The right tools aren’t enough.
It’s not enough to have the right tools, you have to use them in the right way.
Over the last several months we’ve noticed that our sending processes (for sending emails to our customers) have been going much slower than their theoretical limit, and in some cases performing no better than the system it replaced. This was somewhat disturbing, as we’d built it specifically to outperform the old system by a factor of at least 5. To see that we were barely able to send as much as before was quite disappointing. We’d definitely had peaks of high capacity which showed us that our concept was sound, there was just a bottleneck somewhere that we hadn’t been able to track down.
We had settled on redis as a suitable in memory key-value store for certain pieces of our process that we needed to perform the most, and overall we were quite happy with it. Eventually though, after a few days of dedicated bug snooping, we realized that redis was our bottleneck.
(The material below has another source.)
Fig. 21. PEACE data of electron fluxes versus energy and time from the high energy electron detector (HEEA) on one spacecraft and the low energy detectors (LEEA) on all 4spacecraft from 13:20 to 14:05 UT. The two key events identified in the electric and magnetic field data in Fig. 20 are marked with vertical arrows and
We were quite surprised by this, as it was the last place we would have considered had we not been looking. Test after test showed that it was definitely redis that was eating up all our processing time. Though it was hard to believe, we started looking at each of our methods that used redis to see where the problem might lie.
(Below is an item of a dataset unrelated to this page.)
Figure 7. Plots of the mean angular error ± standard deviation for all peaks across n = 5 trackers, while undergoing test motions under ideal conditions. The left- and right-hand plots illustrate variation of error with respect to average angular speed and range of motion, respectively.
After a fair number of profiling runs, and some well placed print statements, we tracked the bottleneck down to a single function:
public function isBlacklisted($emailaddress)
This is a function that takes an email address as a parameter and checks to see if the domain of that email address matches any of our blacklisted domains. If it does, the function returns true and no mail is sent to that address.
Now, we store our domain blacklist in redis as a set. In general, it’s very cheap to look something up in a set, as it’s just a set of unique values. It should be a constant time operation O(1) regardless of set size. Our domain blacklist also isn’t huge, it’s only about 33,000 entries. Checking for a single entry in the set should be very fast, but that’s not what we were seeing. Every single call to this function was taking between 500ms up to 1 second.
We started looking more closely at what this function was doing, and we came across this:
$blacklist = $this->_redisConn->getAllSetMembers('sender_bad_domains');
return in_array($domainName, $blacklist);
Wait, is that retrieving the WHOLE set from redis? And then doing the member check in PHP?
Seems like yes, that’s exactly what was going on. Every time this function was called (which is *very* often) we were asking redis to give us the whole set of blacklisted domains, all 33000 of them, then checking to see if the email’s domain was in that list and returning only to do the whole thing again the next time we called this function. There wasn’t even a layer of persistence to hang on to that big ol list between function calls, we just asked redis for it, again, and again, and again.
What we should have been doing instead was something like this:
Letting redis do what it’s made to do, which is check to see if the domain we care about is a member of the sender_bad_domains set. Before doing that, however we decided to see if this was really the problem, by adding a simple bit of persistence to the list of domains that we fetch from redis. Instead of asking for it every time, we just ask for it once, and store it in a member variable of our class. This isn’t the ideal solution, but as a quick test it would show us if this was really our problem. We made a quick change which amounted to saving the list in a variable, and then running our in_array against that list. Now, instead of asking redis for the full blacklist 2000 times within a single execution of our script, we just ask once. The results?
We saw network traffic leaving the redis server drop from 200Mbps down to 6Mbps and then down to 300Kbps and stay there.
This is much more impressive when you consider the traffic graph:
This change allowed us to get right back up to where our theoretical limit should have been, and improved our sending speed dramatically. Instead of taking up to 15 minutes to process 2000 emails, it now takes 30 seconds.
I’m sure the astute reader is currently screaming “WAIT, YOU ARE STILL NOT DOING IT RIGHT!” and of course, you are correct. We are still asking redis for the whole set, instead of just asking if the thing we care about is in the set, so there is still room for improvement.
The moral of this particular story is that it doesn’t matter if you are using the latest, fancy, hipster, webscale technology; if you are using it poorly, it won’t help you.